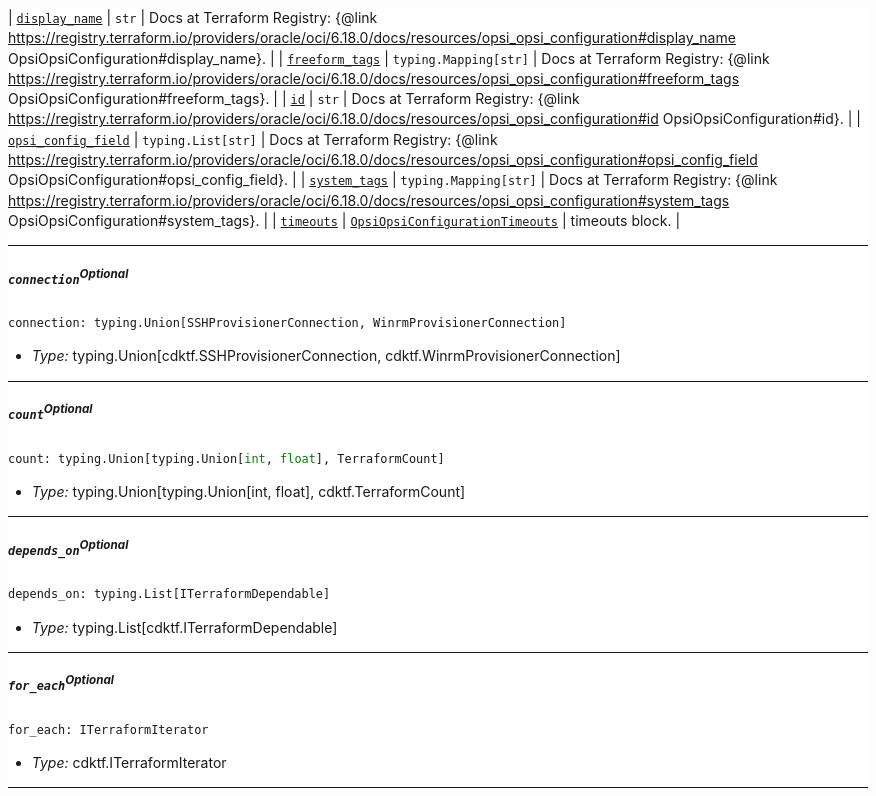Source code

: | <code><a href="#rhizo-co-terraform-provider-oci.opsiOpsiConfiguration.OpsiOpsiConfigurationConfig.property.displayName">display_name</a></code> | <code>str</code> | Docs at Terraform Registry: {@link https://registry.terraform.io/providers/oracle/oci/6.18.0/docs/resources/opsi_opsi_configuration#display_name OpsiOpsiConfiguration#display_name}. |
| <code><a href="#rhizo-co-terraform-provider-oci.opsiOpsiConfiguration.OpsiOpsiConfigurationConfig.property.freeformTags">freeform_tags</a></code> | <code>typing.Mapping[str]</code> | Docs at Terraform Registry: {@link https://registry.terraform.io/providers/oracle/oci/6.18.0/docs/resources/opsi_opsi_configuration#freeform_tags OpsiOpsiConfiguration#freeform_tags}. |
| <code><a href="#rhizo-co-terraform-provider-oci.opsiOpsiConfiguration.OpsiOpsiConfigurationConfig.property.id">id</a></code> | <code>str</code> | Docs at Terraform Registry: {@link https://registry.terraform.io/providers/oracle/oci/6.18.0/docs/resources/opsi_opsi_configuration#id OpsiOpsiConfiguration#id}. |
| <code><a href="#rhizo-co-terraform-provider-oci.opsiOpsiConfiguration.OpsiOpsiConfigurationConfig.property.opsiConfigField">opsi_config_field</a></code> | <code>typing.List[str]</code> | Docs at Terraform Registry: {@link https://registry.terraform.io/providers/oracle/oci/6.18.0/docs/resources/opsi_opsi_configuration#opsi_config_field OpsiOpsiConfiguration#opsi_config_field}. |
| <code><a href="#rhizo-co-terraform-provider-oci.opsiOpsiConfiguration.OpsiOpsiConfigurationConfig.property.systemTags">system_tags</a></code> | <code>typing.Mapping[str]</code> | Docs at Terraform Registry: {@link https://registry.terraform.io/providers/oracle/oci/6.18.0/docs/resources/opsi_opsi_configuration#system_tags OpsiOpsiConfiguration#system_tags}. |
| <code><a href="#rhizo-co-terraform-provider-oci.opsiOpsiConfiguration.OpsiOpsiConfigurationConfig.property.timeouts">timeouts</a></code> | <code><a href="#rhizo-co-terraform-provider-oci.opsiOpsiConfiguration.OpsiOpsiConfigurationTimeouts">OpsiOpsiConfigurationTimeouts</a></code> | timeouts block. |

---

##### `connection`<sup>Optional</sup> <a name="connection" id="rhizo-co-terraform-provider-oci.opsiOpsiConfiguration.OpsiOpsiConfigurationConfig.property.connection"></a>

```python
connection: typing.Union[SSHProvisionerConnection, WinrmProvisionerConnection]
```

- *Type:* typing.Union[cdktf.SSHProvisionerConnection, cdktf.WinrmProvisionerConnection]

---

##### `count`<sup>Optional</sup> <a name="count" id="rhizo-co-terraform-provider-oci.opsiOpsiConfiguration.OpsiOpsiConfigurationConfig.property.count"></a>

```python
count: typing.Union[typing.Union[int, float], TerraformCount]
```

- *Type:* typing.Union[typing.Union[int, float], cdktf.TerraformCount]

---

##### `depends_on`<sup>Optional</sup> <a name="depends_on" id="rhizo-co-terraform-provider-oci.opsiOpsiConfiguration.OpsiOpsiConfigurationConfig.property.dependsOn"></a>

```python
depends_on: typing.List[ITerraformDependable]
```

- *Type:* typing.List[cdktf.ITerraformDependable]

---

##### `for_each`<sup>Optional</sup> <a name="for_each" id="rhizo-co-terraform-provider-oci.opsiOpsiConfiguration.OpsiOpsiConfigurationConfig.property.forEach"></a>

```python
for_each: ITerraformIterator
```

- *Type:* cdktf.ITerraformIterator

---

** INSTRUCTIONS FOR THE TASK **
Only a number is wanted. Count the lines of the data that contain "Union".

** PROBLEM SOLUTION **
4